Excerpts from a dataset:
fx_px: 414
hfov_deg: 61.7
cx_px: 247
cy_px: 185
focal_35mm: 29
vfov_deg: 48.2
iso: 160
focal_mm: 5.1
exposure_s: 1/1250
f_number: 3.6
* * *
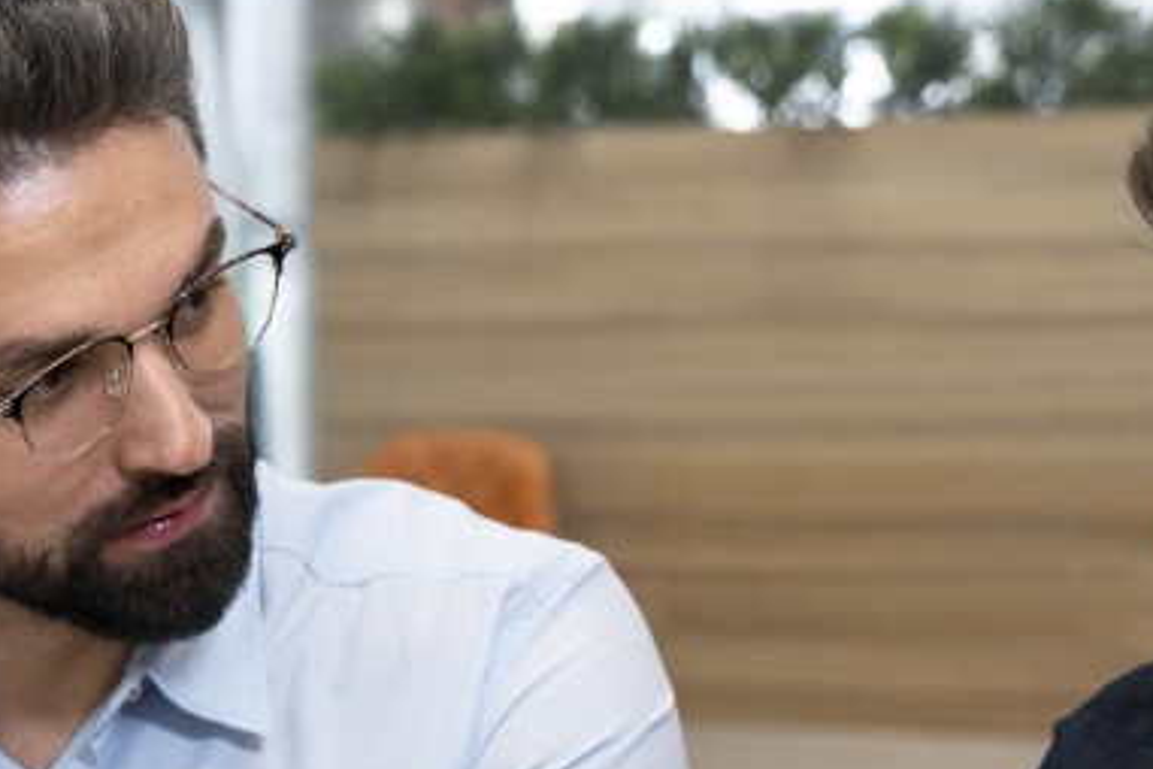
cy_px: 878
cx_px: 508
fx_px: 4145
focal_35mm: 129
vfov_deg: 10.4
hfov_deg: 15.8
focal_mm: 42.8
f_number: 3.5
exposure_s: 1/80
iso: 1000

__Prompt__
Would you retype exactly the lines above, from the line with "hfov_deg: 61.7" to the line with "f_number: 3.6", with both end lines kept and nothing more?

__Task result__
hfov_deg: 61.7
cx_px: 247
cy_px: 185
focal_35mm: 29
vfov_deg: 48.2
iso: 160
focal_mm: 5.1
exposure_s: 1/1250
f_number: 3.6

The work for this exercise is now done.